Exercise requirements - Could you repeat the records below exactly, leaving out any pictures?

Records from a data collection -
---*---

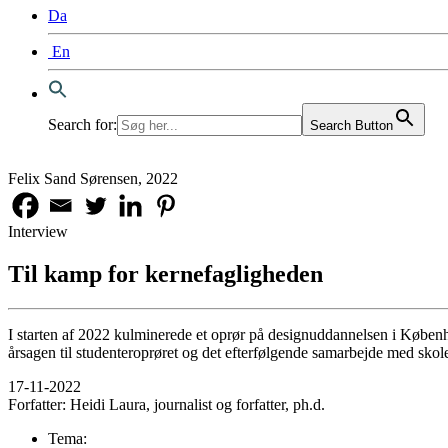
Da
En
Search for:
Search Button
Felix Sand Sørensen, 2022
Interview
Til kamp for kernefagligheden
I starten af 2022 kulminerede et oprør på designuddannelsen i Københ
årsagen til studenteroprøret og det efterfølgende samarbejde med skol
17-11-2022
Forfatter:
Heidi Laura, journalist og forfatter, ph.d.
Tema:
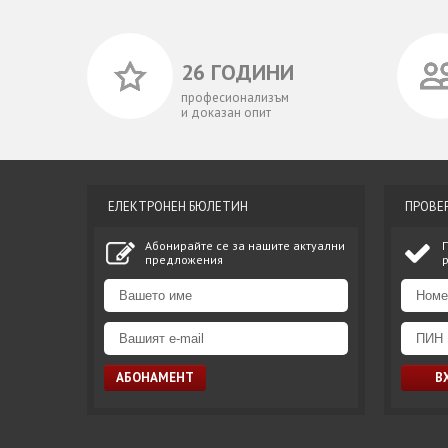
26 ГОДИНИ
професионализъм
и доказан опит
ЕЛЕКТРОНЕН БЮЛЕТИН
ПРОВЕ
Абонирайте се за нашите актуални
предложения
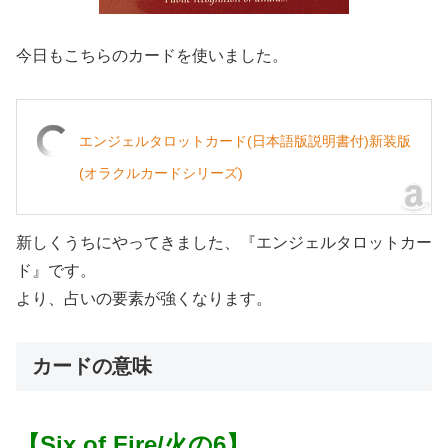
今日もこちらのカードを使いました。
エンジェルタロットカード(日本語版説明書付)新装版
(オラクルカードシリーズ)
新しくうちにやってきました、『エンジェルタロットカー
ド』です。
より、占いの要素が強くなります。
カードの意味
【Six of Fire/火の6】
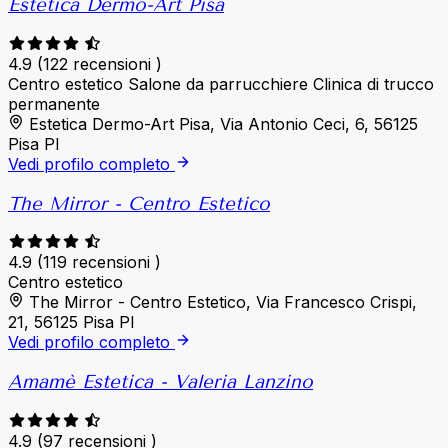
Estetica Dermo-Art Pisa
4.9
(122 recensioni )
Centro estetico
Salone da parrucchiere
Clinica di trucco
permanente
Estetica Dermo-Art Pisa, Via Antonio Ceci, 6, 56125
Pisa PI
Vedi profilo completo
The Mirror - Centro Estetico
4.9
(119 recensioni )
Centro estetico
The Mirror - Centro Estetico, Via Francesco Crispi,
21, 56125 Pisa PI
Vedi profilo completo
Amamè Estetica - Valeria Lanzino
4.9
(97 recensioni )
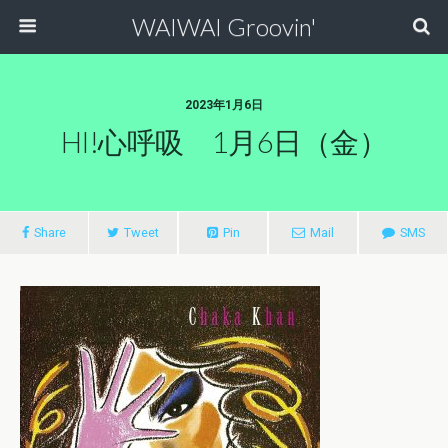
WAIWAI Groovin'
2023年1月6日
HI!心呼吸 1月6日（金）
Share
Tweet
Pin
Mail
SMS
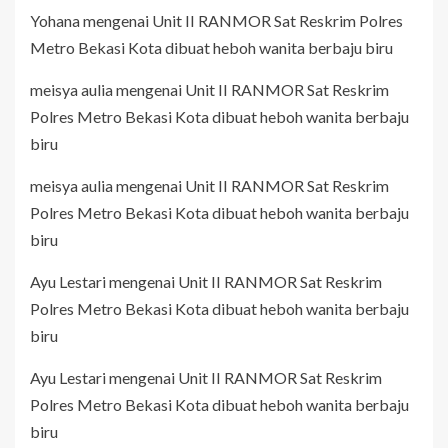
Yohana
mengenai
Unit II RANMOR Sat Reskrim Polres
Metro Bekasi Kota dibuat heboh wanita berbaju biru
meisya aulia
mengenai
Unit II RANMOR Sat Reskrim
Polres Metro Bekasi Kota dibuat heboh wanita berbaju
biru
meisya aulia
mengenai
Unit II RANMOR Sat Reskrim
Polres Metro Bekasi Kota dibuat heboh wanita berbaju
biru
Ayu Lestari
mengenai
Unit II RANMOR Sat Reskrim
Polres Metro Bekasi Kota dibuat heboh wanita berbaju
biru
Ayu Lestari
mengenai
Unit II RANMOR Sat Reskrim
Polres Metro Bekasi Kota dibuat heboh wanita berbaju
biru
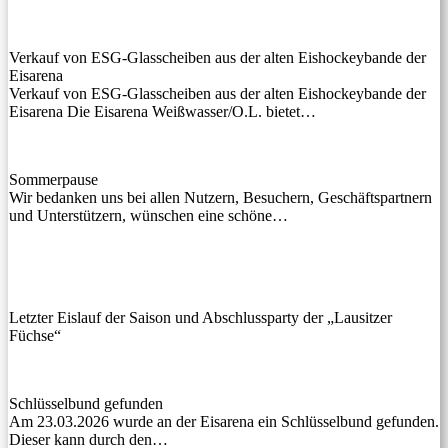
Verkauf von ESG-Glasscheiben aus der alten Eishockeybande der
Eisarena
Verkauf von ESG-Glasscheiben aus der alten Eishockeybande der
Eisarena Die Eisarena Weißwasser/O.L. bietet…
Sommerpause
Wir bedanken uns bei allen Nutzern, Besuchern, Geschäftspartnern
und Unterstützern, wünschen eine schöne…
Letzter Eislauf der Saison und Abschlussparty der „Lausitzer
Füchse“
Schlüsselbund gefunden
Am 23.03.2026 wurde an der Eisarena ein Schlüsselbund gefunden.
Dieser kann durch den…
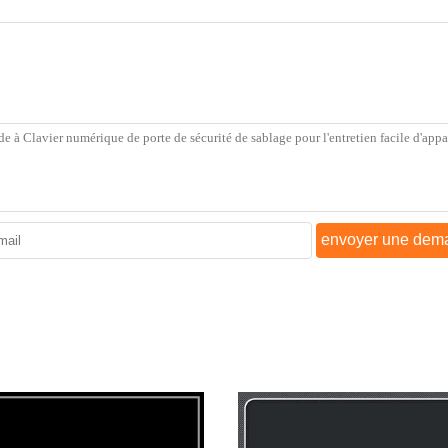
envoyer une dem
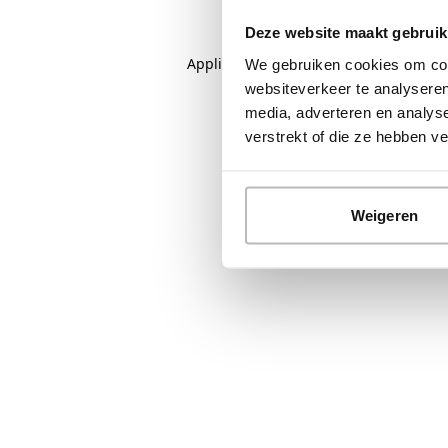
Deze website maakt gebruik
Application error: a
client
-side except
We gebruiken cookies om cont
websiteverkeer te analyseren
media, adverteren en analys
verstrekt of die ze hebben 
Weigeren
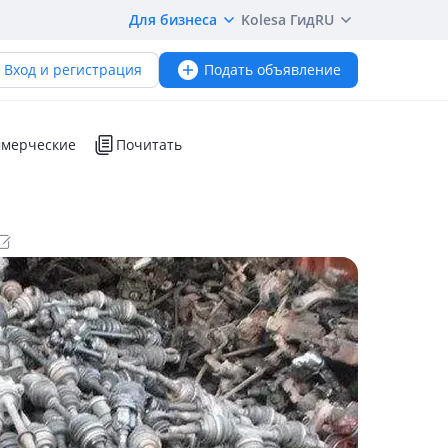
Для бизнеса
Kolesa Гид
RU
Вход и регистрация
Подать объявление
мерческие
Почитать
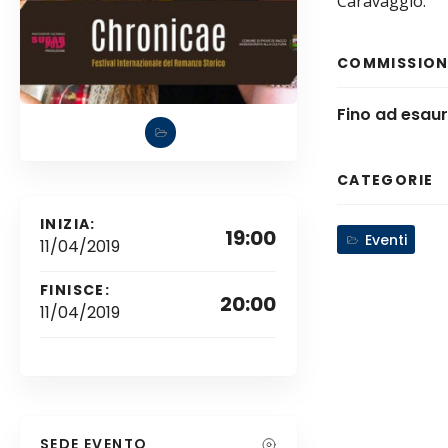
Caravaggio.
COMMISSIONI
Fino ad esau
CATEGORIE
INIZIA:
19:00
Eventi
11/04/2019
FINISCE:
20:00
11/04/2019
SEDE EVENTO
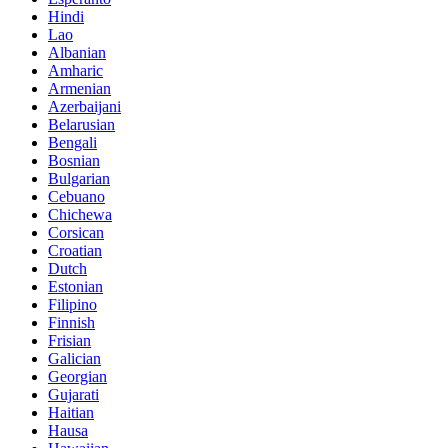
Hindi
Lao
Albanian
Amharic
Armenian
Azerbaijani
Belarusian
Bengali
Bosnian
Bulgarian
Cebuano
Chichewa
Corsican
Croatian
Dutch
Estonian
Filipino
Finnish
Frisian
Galician
Georgian
Gujarati
Haitian
Hausa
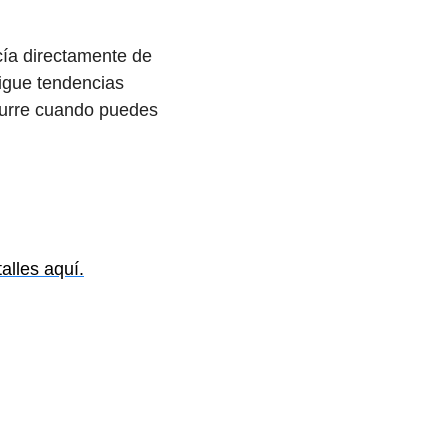
ía directamente de 
igue tendencias 
curre cuando puedes 
alles aquí.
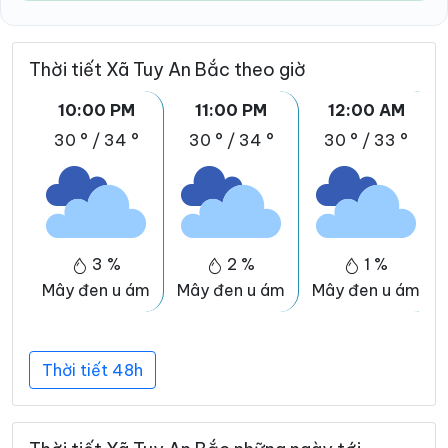
Thời tiết Xã Tuy An Bắc theo giờ
10:00 PM
11:00 PM
12:00 AM
30 °
/
34 °
30 °
/
34 °
30 °
/
33 °
3 %
2 %
1 %
Mây đen u ám
Mây đen u ám
Mây đen u ám
Thời tiết 48h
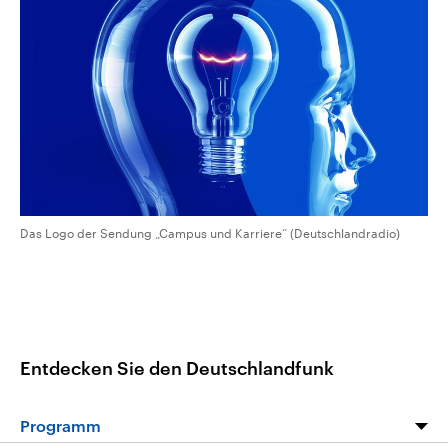
CDU, SPD und FDP regiert.-
aktuelle Weltgeschehen.
Umfragen, Prognosen,
Wahlprogramme, aktuelle Berichte
Sendungen
Programm
Podcasts
und Hintergründe zu den Parteien
und Kandidaten der anstehenden
Wahl.
Audio-Archiv
Das Logo der Sendung „Campus und Karriere“ (Deutschlandradio)
Entdecken Sie den Deutschlandfunk
Programm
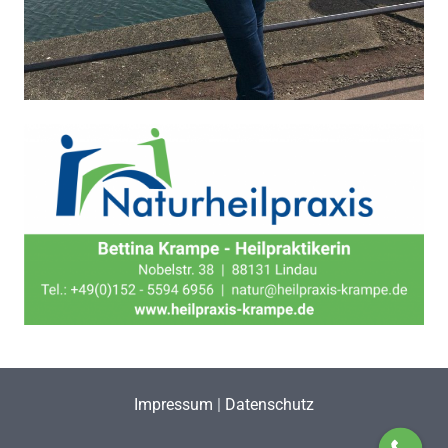
Impressum
|
Datenschutz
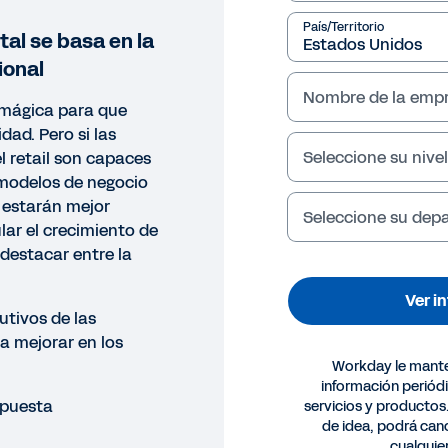
País/Territorio
tal se basa en la
ional
Nombre de la emp
 mágica para que
dad. Pero si las
Seleccione su nivel
l retail son capaces
 modelos de negocio
 estarán mejor
Seleccione su de
ar el crecimiento de
 destacar entre la
Ver i
utivos de las
ra mejorar en los
Workday le mant
información periód
spuesta
servicios y productos
GRAFÍA
de idea, podrá canc
cualqui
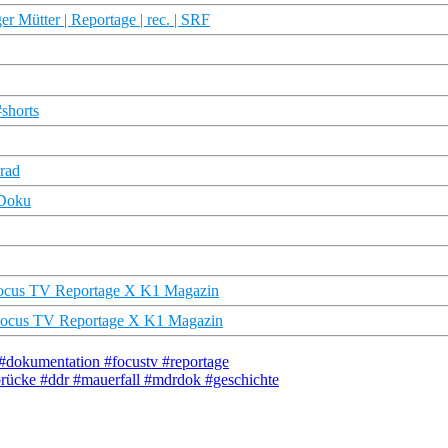
r Mütter | Reportage | rec. | SRF
#shorts
rad
 Doku
 | Focus TV Reportage X K1 Magazin
| Focus TV Reportage X K1 Magazin
 #dokumentation #focustv #reportage
brücke #ddr #mauerfall #mdrdok #geschichte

---*---

Worked solution -
Da
En
Search for:
Search Button
Felix Sand Sørensen, 2022
Interview
Til kamp for kernefagligheden
I starten af 2022 kulminerede et oprør på designuddannelsen i Københ
årsagen til studenteroprøret og det efterfølgende samarbejde med skol
17-11-2022
Forfatter:
Heidi Laura, journalist og forfatter, ph.d.
Tema:
26 ГОДИНИ
професионализъм
и доказан опит
ЕЛЕКТРОНЕН БЮЛЕТИН
ПРОВЕ
Абонирайте се за нашите актуални
предложения
今日もこちらのカードを使いました。
エンジェルタロットカード(日本語版説明書付)新装版
(オラクルカードシリーズ)
新しくうちにやってきました、『エンジェルタロットカー
ド』です。
より、占いの要素が強くなります。
カードの意味
【Six of Fire/火の6】
Estetica Dermo-Art Pisa
4.9
(122 recensioni )
Centro estetico
Salone da parrucchiere
Clinica di trucco
permanente
Estetica Dermo-Art Pisa, Via Antonio Ceci, 6, 56125
Pisa PI
Vedi profilo completo
The Mirror - Centro Estetico
4.9
(119 recensioni )
Centro estetico
The Mirror - Centro Estetico, Via Francesco Crispi,
21, 56125 Pisa PI
Vedi profilo completo
Amamè Estetica - Valeria Lanzino
4.9
(97 recensioni )
WAIWAI Groovin'
2023年1月6日
HI!心呼吸 1月6日（金）
Share
Tweet
Pin
Mail
SMS
Yohana
mengenai
Unit II RANMOR Sat Reskrim Polres
Metro Bekasi Kota dibuat heboh wanita berbaju biru
meisya aulia
mengenai
Unit II RANMOR Sat Reskrim
Polres Metro Bekasi Kota dibuat heboh wanita berbaju
biru
meisya aulia
mengenai
Unit II RANMOR Sat Reskrim
Polres Metro Bekasi Kota dibuat heboh wanita berbaju
biru
Ayu Lestari
mengenai
Unit II RANMOR Sat Reskrim
Polres Metro Bekasi Kota dibuat heboh wanita berbaju
biru
Ayu Lestari
mengenai
Unit II RANMOR Sat Reskrim
Polres Metro Bekasi Kota dibuat heboh wanita berbaju
biru
Verkauf von ESG-Glasscheiben aus der alten Eishockeybande der
Eisarena
Verkauf von ESG-Glasscheiben aus der alten Eishockeybande der
Eisarena Die Eisarena Weißwasser/O.L. bietet…
Sommerpause
Wir bedanken uns bei allen Nutzern, Besuchern, Geschäftspartnern
und Unterstützern, wünschen eine schöne…
Letzter Eislauf der Saison und Abschlussparty der „Lausitzer
Füchse“
Schlüsselbund gefunden
Am 23.03.2026 wurde an der Eisarena ein Schlüsselbund gefunden.
Dieser kann durch den…
envoyer une dem
Deze website maakt gebruik
Application error: a
client
-side except
We gebruiken cookies om cont
websiteverkeer te analyseren
media, adverteren en analys
verstrekt of die ze hebben 
Weigeren
Для бизнеса
Kolesa Гид
RU
Вход и регистрация
Подать объявление
мерческие
Почитать
Caravaggio.
COMMISSIONI
Fino ad esau
CATEGORIE
INIZIA:
19:00
Eventi
11/04/2019
FINISCE:
20:00
11/04/2019
SEDE EVENTO
Hindi
Lao
Albanian
Amharic
Armenian
Azerbaijani
Belarusian
Bengali
Bosnian
Bulgarian
Cebuano
Chichewa
Corsican
Croatian
Dutch
Estonian
Filipino
Finnish
Frisian
Galician
Georgian
Gujarati
Haitian
Hausa
ía directamente de 
igue tendencias 
curre cuando puedes 
alles aquí.
Thời tiết Xã Tuy An Bắc theo giờ
10:00 PM
11:00 PM
12:00 AM
30 °
/
34 °
30 °
/
34 °
30 °
/
33 °
3 %
2 %
1 %
Mây đen u ám
Mây đen u ám
Mây đen u ám
Thời tiết 48h
CDU, SPD und FDP regiert.-
aktuelle Weltgeschehen.
Umfragen, Prognosen,
Wahlprogramme, aktuelle Berichte
Sendungen
Programm
Podcasts
und Hintergründe zu den Parteien
und Kandidaten der anstehenden
Wahl.
Audio-Archiv
Das Logo der Sendung „Campus und Karriere“ (Deutschlandradio)
Entdecken Sie den Deutschlandfunk
Programm
Impressum
|
Datenschutz
País/Territorio
tal se basa en la
ional
Nombre de la emp
 mágica para que
dad. Pero si las
Seleccione su nivel
l retail son capaces
 modelos de negocio
 estarán mejor
Seleccione su de
ar el crecimiento de
 destacar entre la
Ver i
utivos de las
ra mejorar en los
Workday le mant
información periód
spuesta
servicios y productos
GRAFÍA
de idea, podrá canc
cualqui
r Mütter | Reportage | rec. | SRF
#shorts
rad
 Doku
 | Focus TV Reportage X K1 Magazin
| Focus TV Reportage X K1 Magazin
 #dokumentation #focustv #reportage
brücke #ddr #mauerfall #mdrdok #geschichte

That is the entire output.